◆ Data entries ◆
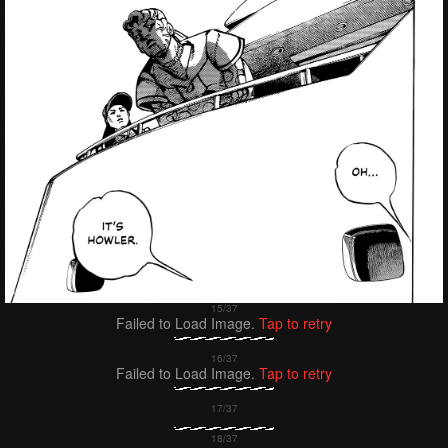
Failed to Load Image.
Tap to retry
Failed to Load Image.
Tap to retry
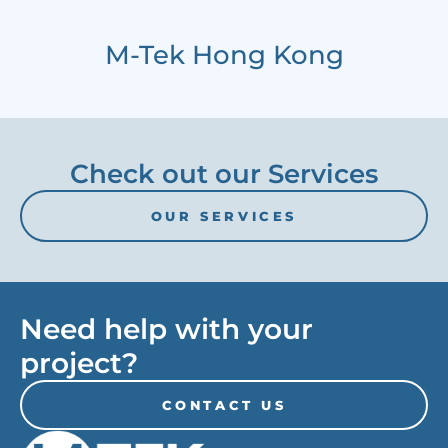
M-Tek Hong Kong
Check out our Services
OUR SERVICES
Need help with your
project?
CONTACT US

◆ WHAT YOU SHOULD DO ◆
Leaving the pictures aside, give back all the records exactly as they are.

◆ YOUR SOLUTION ◆
Failed to Load Image.
Tap to retry
Failed to Load Image.
Tap to retry
M-Tek Hong Kong
Check out our Services
OUR SERVICES
Need help with your
project?
CONTACT US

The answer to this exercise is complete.